# Instrução da tarefa:
Você consegue prosseguir a análise de conjuntura sobre a luta de classes, que aparece abaixo antes dos dados, a partir do ponto em que ela termina?

== Texto para análise

6.      Para que o capital retome suas taxas de lucro e volte a acumular, só tem o caminho de diminuir o custo do trabalho, ou seja, retirar direitos dos trabalhadores, diminuir salários, etc.
7.      A médio prazo, a classe trabalhadora só poderá conter a volta do neoliberalismo e  construir seu próprio projeto com amplas mobilizações de massa e com o reascenso do movimento de massas em geral.

II.    O enfrentamento atual na luta de classes

1.       A Luta de Classes se acirrou na sociedade
a) Há disputa política e ideológica em cada espaço.
b) Acabou a posição de centro e com ele a política de conciliação de classes, que o PT/PcdoB e o governo aplicaram nos últimos anos.
c) A extrema direita ganhou espaços de influência ideológica na atual conjuntura, seja nas manifestações e nas redes (Bolsonaro, etc.), porém tem influência maior entre os mais ricos e não em toda sociedade.
d) Nas últimas semanas brotaram inúmeros atos, manifestos de setores influentes da sociedade, como energias progressistas, que estão enfrentando a hegemonia da Globo. E a votação do dia 17 de abril despertou entre a maioria da sociedade um sentimento de indignação contra o golpe legislativo-judiciário.
e) O futuro governo Temer-Cunha é um enigma, pois por mais que tenha conseguido aglutinar o poder econômico, a mídia e os parlamentares, tem apenas 8% de apoio na sociedade. Vai aplicar um programa neoliberal. Reunificou todas as forças partidárias conservadoras, reeditando o velho centrão que vem desde a constituinte. Mas ninguém sabe como serão as reações da população, que eles não controlam.


2.       Objetivos da direita/dos capitalistas
a) Recolocar o projeto neoliberal e subordinar nossa economia aos EUA. (Isso significa recompor as taxas de lucros, reduzir direitos dos trabalhadores, se apropriar de recursos públicos, privatizar mais empresas publicas, etc. Ou seja, colocar a exploração do trabalho em novo patamar para eles poderem sair da crise e voltarem a acumular. Para isso, será necessário:
b) Derrotar o governo Dilma.
c) Impedir a possibilidade de ter Lula como candidato em 2018, (pela via da desmoralização, ou mesmo transformá-lo em ficha suja, por alguma prisão fajuta)
d) Derrotar o PT e a Esquerda como proposta política alternativa de sociedade frente à crise do capitalismo.
e) E nesse contexto ir implementando as medidas neoliberais na sociedade, via Congresso, Judiciário, mídia.  Criar uma nova hegemonia ideológica na sociedade.

3.       A Direita está dividida na sua direção política entre os seguintes pólos, que podem se aglutinar ou disputarem entre si:
a) Frente Partidária - PMDB/PSDB/DEM, mas os partidos não tem representatividade na sociedade, apenas controlam as máquinas institucionais. E todos eles estão envolvidos também na corrupção e na operação lava-jato.

====
== Dados fornecidos

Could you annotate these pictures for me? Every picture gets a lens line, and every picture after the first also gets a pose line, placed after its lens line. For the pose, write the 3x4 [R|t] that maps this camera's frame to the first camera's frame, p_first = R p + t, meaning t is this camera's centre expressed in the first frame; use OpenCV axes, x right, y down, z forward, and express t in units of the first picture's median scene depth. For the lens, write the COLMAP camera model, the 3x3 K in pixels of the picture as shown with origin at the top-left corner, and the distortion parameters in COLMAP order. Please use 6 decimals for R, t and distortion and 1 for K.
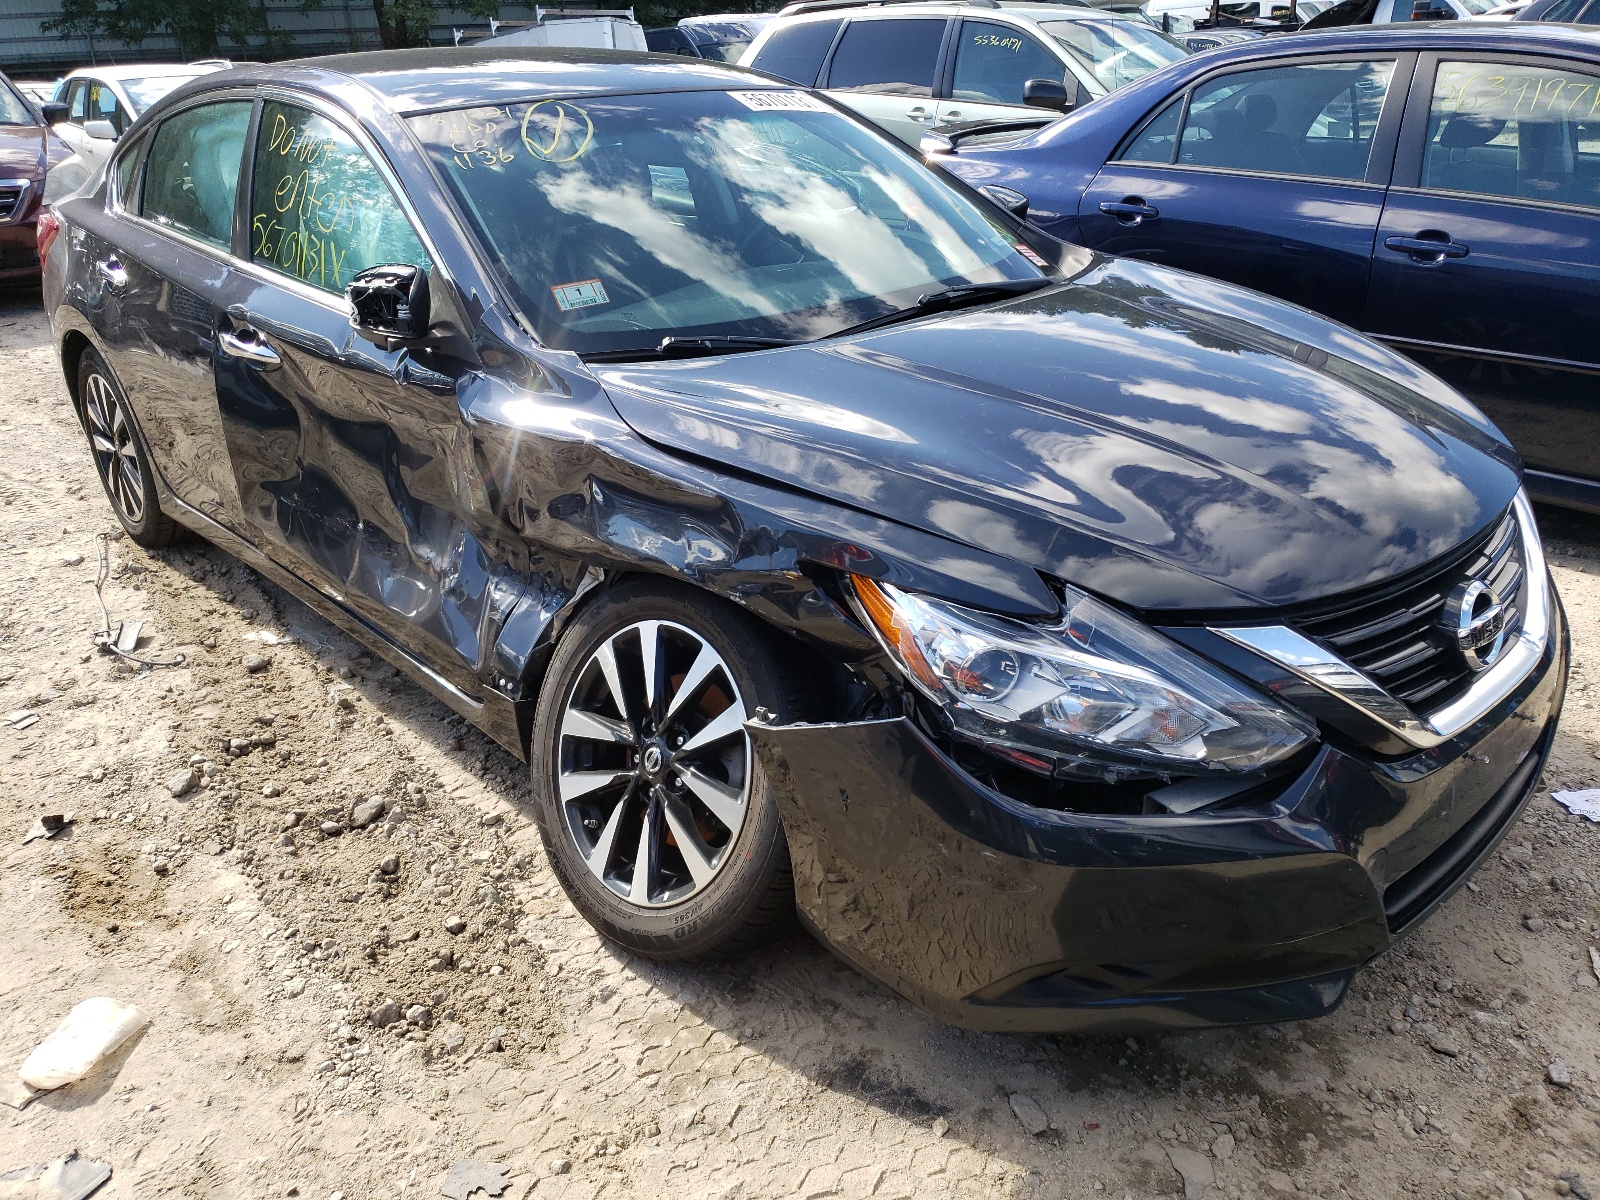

====

# Resposta do exercício:
b) O Poder econômico – das empresas (têm também varias frações entre eles, alguns defendem o neoliberalismo e o golpe, outros sonham com neodesenvolvimentismo e outros não sabem para onde ir).
c) Núcleo ideológico: MPF + PF + Moro + Globo (agem por motivação político-ideológica e sem articulação com as demais frentes).
Nos próximos embates, podem emergir muitas contradições entre as três frentes de comando político deles, que precisamos explorar.

4.       Desfechos possíveis
a) As divisões nas articulações da direita podem levar ainda a diferentes desfechos.   Mesmo com a retirada da Presidenta Dilma, teremos 120 dias de muita disputa e ninguém sabe o que vai acontecer até as eleições de 2018.
b) Eles não podem jogar a operação lava-jato debaixo do tapete. E ela pode impugnar mais de cem parlamentares e vários dirigentes expressivos da direita e inviabilizar diversas empresas.
c) É possível que haja uma desmoralização geral da política. E se houver mobilizações e reascenso do movimento de massas, os temas da reforma política, da Assembleia Constituinte e da realização de novas eleições gerais, podem ganhar força política na sociedade.
d) Há duvidas se o governo Temer terá coragem de criminalizar os movimentos  populares, começando pelo MST. Pois será também um governo de crise permanente até as eleições de 2018, já que é um governo ilegítimo. O mais provável é que mescle medidas econômicas neoliberais, como pequenos agrados aos mais pobres.
e) E em relação aos movimentos organizados da classe trabalhadora, a criminalização virá pela mídia, pelo legislativo (com CPIs do Incra, da UNE da CUT)  e liberando as forças direitistas nos estados para realizarem a repressão, numa mescla da PM com os setores truculentos da burguesia e seus capangas (como já deram sinais no Paraná).

III- DESAFIOS e Necessidades da classe trabalhadorapara enfrentar a luta de classes :

1.        Debater na FBP (Frente Brasil popular) e com todos setores da classe e  aliados a necessidade de avançar nas paralisações, greves e mobilizações para enfrentar o capital. E, explicar para o povo a natureza do golpe e porque eles precisam a volta ao neoliberalismo.
2.        Enfrentar e denunciar a rede Globo, que é hoje o centro da direção político-ideológica da direita.
3.  A classe trabalhadora/FBP precisa ter uma pauta mais clara, um Plano de Emergência para além da defesa da legalidade do Governo, para dialogar com as massas, explicar a disputa de projetos entre: a volta do neoliberalismo ou avançar mais além do neodesenvolvimentismo.  Precisamos construir uma CARTA DO POVO BRASILEIRO para a sociedade, com dez, doze pontos bem claros.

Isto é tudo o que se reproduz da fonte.